Actions à mener:
**1)** Dans la critique de Peine perdue, quelle région le romancier a-t-il choisie pour cadre de son nouveau roman ?
**2)** Prolongez la critique de Peine perdue à partir de sa dernière phrase.

Texte de la page:
§
"Peine perdue", d'Olivier Adam : un kaléidoscope

"Peine perdue", d'Olivier AdamOlivier Adam aime les balades mélancoliques qui tiennent en quelques minutes et disent un monde à travers un instant.
Il aime Bruce Springsteen proche « comme un type qui vous serre dans ses bras quand ça va mal et vous tape dans le dos avant de vous offrir une bière ».
Il aime les écrivains comme Fante, London, Bukowski, chantres d’une Amérique désenchantée, qui courent après un rêve sans le rattraper.
Ce n’est pas écrit de cette façon dans Peine perdue, son nouveau roman, mais cela se sent. Sa France ressemble aux États-Unis que chante le rocker du New Jersey.

 

Une intrigue dans le microcosme varois

Le romancier a quitté la Bretagne ou la banlieue parisienne pour l’Esterel, ses plages, ses calanques, ses massifs écrasés de soleil, mais aussi ses villes ceinturées de zones commerciales, de Marineland sans grâce, ses centres ville et ses lotissements aux odeurs de lauriers roses. La différence avec l’Essonne n’est pas flagrante et l’on retrouve pour partie l’univers du romancier tel qu’il le présentait dans Les Lisières, son précédent roman.
§
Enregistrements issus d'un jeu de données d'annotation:

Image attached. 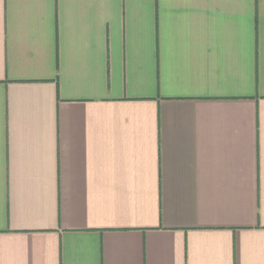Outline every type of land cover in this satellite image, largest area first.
<instances>
[{"label": "crops", "instance_id": "0c3cea01", "mask_svg": "<svg viewBox=\"0 0 264 264\" xmlns=\"http://www.w3.org/2000/svg\"><path fill=\"white\" fill-rule=\"evenodd\" d=\"M0 264H264V0H0Z\"/></svg>", "mask_w": 264, "mask_h": 264}]
</instances>
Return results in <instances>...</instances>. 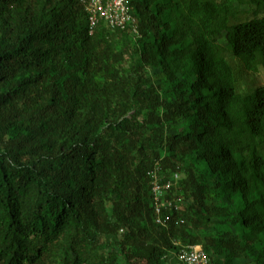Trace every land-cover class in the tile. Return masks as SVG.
I'll use <instances>...</instances> for the list:
<instances>
[{"label": "trees", "instance_id": "obj_1", "mask_svg": "<svg viewBox=\"0 0 264 264\" xmlns=\"http://www.w3.org/2000/svg\"><path fill=\"white\" fill-rule=\"evenodd\" d=\"M128 4L0 0V264H264V0Z\"/></svg>", "mask_w": 264, "mask_h": 264}, {"label": "built area", "instance_id": "obj_2", "mask_svg": "<svg viewBox=\"0 0 264 264\" xmlns=\"http://www.w3.org/2000/svg\"><path fill=\"white\" fill-rule=\"evenodd\" d=\"M84 5L89 28L95 27L98 22H104L108 27L114 29H125L130 27L136 33V25L130 13L128 0H80ZM168 185L160 184L156 178L151 184V193L155 203L156 212L161 205L171 206L172 202L167 200L161 202ZM177 264H210L206 251L199 245H189L181 249L177 254Z\"/></svg>", "mask_w": 264, "mask_h": 264}, {"label": "rangeland", "instance_id": "obj_3", "mask_svg": "<svg viewBox=\"0 0 264 264\" xmlns=\"http://www.w3.org/2000/svg\"><path fill=\"white\" fill-rule=\"evenodd\" d=\"M248 8L249 6L247 4L240 5V9L242 10H247ZM245 15H243V17ZM225 56L234 70L236 78L240 84L248 86L249 89H253L257 85H264V70L261 67H259L256 72H251L248 71L243 63L230 52H225Z\"/></svg>", "mask_w": 264, "mask_h": 264}]
</instances>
§
Réponses par tâche:
**1)** L'Esterel.

**2)**
Cette fois-ci, cependant, pas de « je », pas d’identification possible avec l’auteur, mais vingt-trois personnages (dont un couple et un personnage collectif) autour d’Antoine, dont l’agression par quelques brutes au début du roman sert de fil conducteur, et clôt aussi le roman.
Antoine est footballeur amateur, brillant mais irrégulier. C’est un caractériel, toujours prompt à s’emporter, capable de l’éclair de génie, comme de la sortie de route la plus stupide. Là, il a frappé Florian, son adversaire direct sur le terrain, a été expulsé, et ne participera pas à la demi-finale de Coupe de France contre Nantes. Et puis on l’a agressé à coups de batte de baseball, le laissant pour mort. Quelqu’un l’a conduit à l’hôpital et, quand l’intrigue débute, il est dans le coma.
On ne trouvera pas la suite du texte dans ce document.